Introducing Hazelcast ... a new way to cluster Openfire!

amazing work ! thanks

Very nice! Glad that openfire is gaining traction again.

I might have a look at it again… If I won’t encounter memory issues as when I tried the last time it might be a good alternative.

I just deploy a second server for my domain (forumanalogue.fr). I already tried the previous plugin but it wasn’t simple and didn’t work so good.

This new plugin is easy to install and work immediatly, if you don’t forget to use the same database for the two nodes ^^

The two servers run OpenFire 3.7.1 on Ubuntu 12.04 LTS with a mysql database. The both are on my local network but are opened server (free registration : cf http://xmpp.net/). I’ve got over 460 users.

Edit: It don’t work that well after word, cf : http://community.igniterealtime.org/message/225398#225398

I met a critical bug while using hazelcast based cluster.

I always got the following exception. Then openfire server hangs, which means the process still exists but it does not work.

I use openfire 3.7.2 beta, hazelcast 2.3.1 (or hazelcast 2.4 still has this error.)

2012.10.29 14:57:47org.jivesoftware.util.cache.CacheFactory - Hazelcast Instance is not active!

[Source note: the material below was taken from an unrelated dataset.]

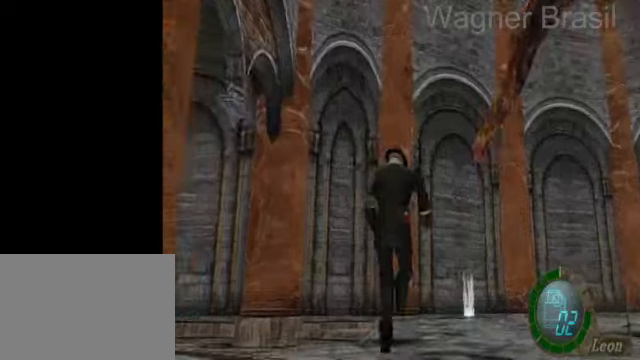
{"buttons": ["SQUARE"], "left_stick": "up", "right_stick": "center", "events": [[150, "left_stick", "up-left"], [400, "left_stick", "up"]]}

java.lang.IllegalStateException:Hazelcast Instance is not active!

atcom.hazelcast.impl.FactoryImpl.initialChecks(FactoryImpl.java:711)

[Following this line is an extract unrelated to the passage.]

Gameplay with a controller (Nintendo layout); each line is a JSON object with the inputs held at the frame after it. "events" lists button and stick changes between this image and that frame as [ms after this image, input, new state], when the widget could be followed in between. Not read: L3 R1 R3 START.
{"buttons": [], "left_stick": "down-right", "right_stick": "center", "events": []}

atcom.hazelcast.impl.MProxyImpl.beforeCall(MProxyImpl.java:102)

atcom.hazelcast.impl.MProxyImpl.access$000(MProxyImpl.java:49)

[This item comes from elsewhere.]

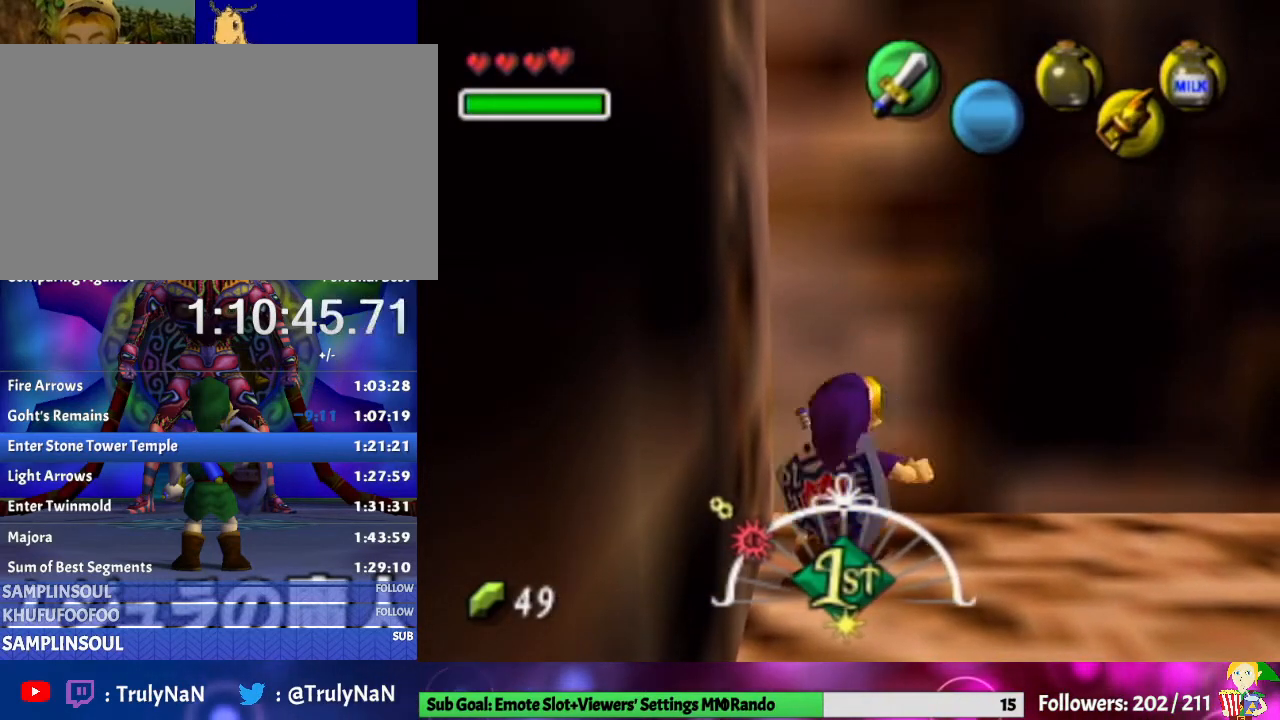
{"buttons": [], "left_stick": "down-right", "right_stick": "center", "events": []}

atcom.hazelcast.impl.MProxyImpl$DynamicInvoker.invoke(MProxyImpl.java:64)

at$Proxy0.getLocalMapStats(Unknown Source)

atcom.hazelcast.impl.MProxyImpl.getLocalMapStats(MProxyImpl.java:258)

atcom.jivesoftware.util.cache.ClusteredCache.getCacheSize(ClusteredCache.java:1 40)

atorg.jivesoftware.util.cache.CacheWrapper.getCacheSize(CacheWrapper.java:73)

atcom.jivesoftware.util.cache.ClusteredCacheFactory.updateCacheStats(ClusteredC acheFactory.java:344)

atorg.jivesoftware.util.cache.CacheFactory$1.run(CacheFactory.java:636)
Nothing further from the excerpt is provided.